**Your objective:** Gather every line in the records that contains the word "ביותר".

((

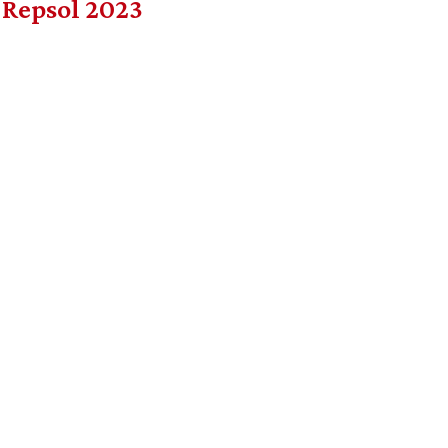
 Repsol 2023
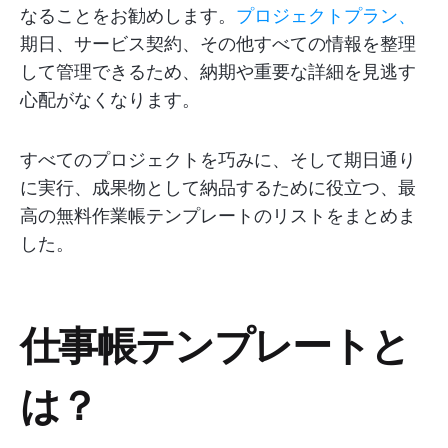
なることをお勧めします。
プロジェクトプラン、
期日、サービス契約、その他すべての情報を整理
して管理できるため、納期や重要な詳細を見逃す
心配がなくなります。
すべてのプロジェクトを巧みに、そして期日通り
に実行、成果物として納品するために役立つ、最
高の無料作業帳テンプレートのリストをまとめま
した。
仕事帳テンプレートと
は？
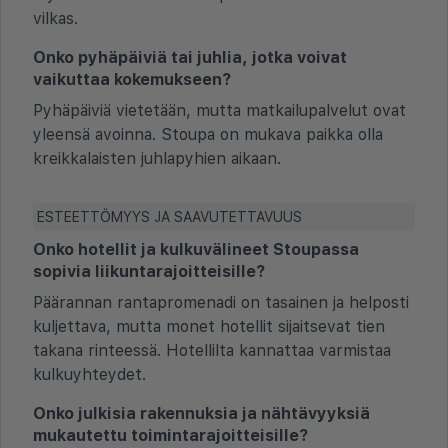
vilkas.
Onko pyhäpäiviä tai juhlia, jotka voivat
vaikuttaa kokemukseen?
Pyhäpäiviä vietetään, mutta matkailupalvelut ovat
yleensä avoinna. Stoupa on mukava paikka olla
kreikkalaisten juhlapyhien aikaan.
ESTEETTÖMYYS JA SAAVUTETTAVUUS
Onko hotellit ja kulkuvälineet Stoupassa
sopivia liikuntarajoitteisille?
Pää­rannan rantapromenadi on tasainen ja helposti
kuljettava, mutta monet hotellit sijaitsevat tien
takana rinteessä. Hotellilta kannattaa varmistaa
kulkuyhteydet.
Onko julkisia rakennuksia ja nähtävyyksiä
mukautettu toimintarajoitteisille?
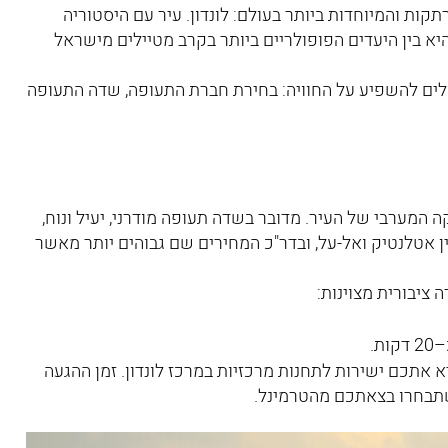
ת והמיוחדות ביותר בעולם: לונדון. עיר עם היסטוריה
יא בין היעדים הפופולריים ביותר בקרב מטיילים מישראל
ולים להשפיע על החוויה: בחירת חברת התעופה, שדה התעופה
ה המערבי של העיר. מדובר בשדה תעופה מודרני, יעיל ונוח,
’ין אטלנטיק ואל-על, ובדר"כ המחירים שם גבוהים יותר מאשר
 ציבורית מצוינות:
. זמן ההגעה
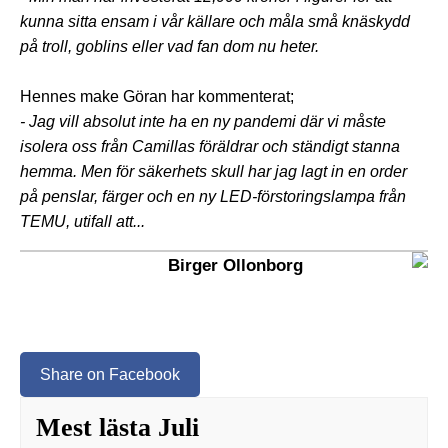
kunna sitta ensam i vår källare och måla små knäskydd
på troll, goblins eller vad fan dom nu heter.
Hennes make Göran har kommenterat;
- Jag vill absolut inte ha en ny pandemi där vi måste
isolera oss från Camillas föräldrar och ständigt stanna
hemma. Men för säkerhets skull har jag lagt in en order
på penslar, färger och en ny LED-förstoringslampa från
TEMU, utifall att...
Birger Ollonborg
Share on Facebook
Mest lästa Juli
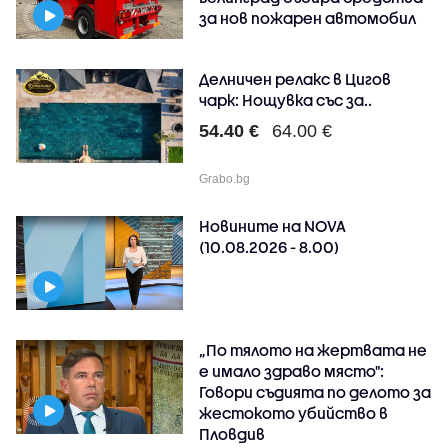
за нов пожарен автомобил
Делничен релакс в Цигов
чарк: Нощувка със за..
54.40 €
64.00 €
Grabo.bg
Новините на NOVA
(10.08.2026 - 8.00)
„По тялото на жертвата не
е имало здраво място":
Говори съдията по делото за
жестокото убийство в
Пловдив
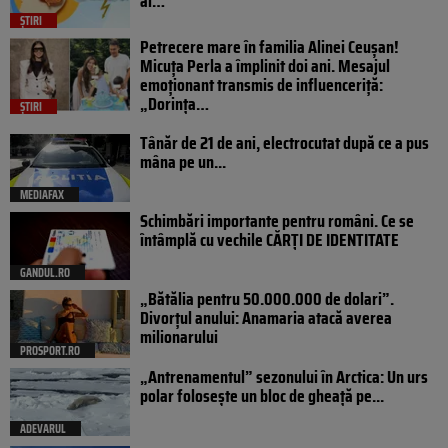
ai…
ȘTIRI
Petrecere mare în familia Alinei Ceușan!
Micuța Perla a împlinit doi ani. Mesajul
emoționant transmis de influenceriță:
„Dorința…
ȘTIRI
Tânăr de 21 de ani, electrocutat după ce a pus
mâna pe un...
MEDIAFAX
Schimbări importante pentru români. Ce se
întâmplă cu vechile CĂRȚI DE IDENTITATE
GANDUL.RO
„Bătălia pentru 50.000.000 de dolari”.
Divorțul anului: Anamaria atacă averea
milionarului
PROSPORT.RO
„Antrenamentul” sezonului în Arctica: Un urs
polar folosește un bloc de gheață pe...
ADEVARUL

))

**Your solution:**
ת והמיוחדות ביותר בעולם: לונדון. עיר עם היסטוריה
יא בין היעדים הפופולריים ביותר בקרב מטיילים מישראל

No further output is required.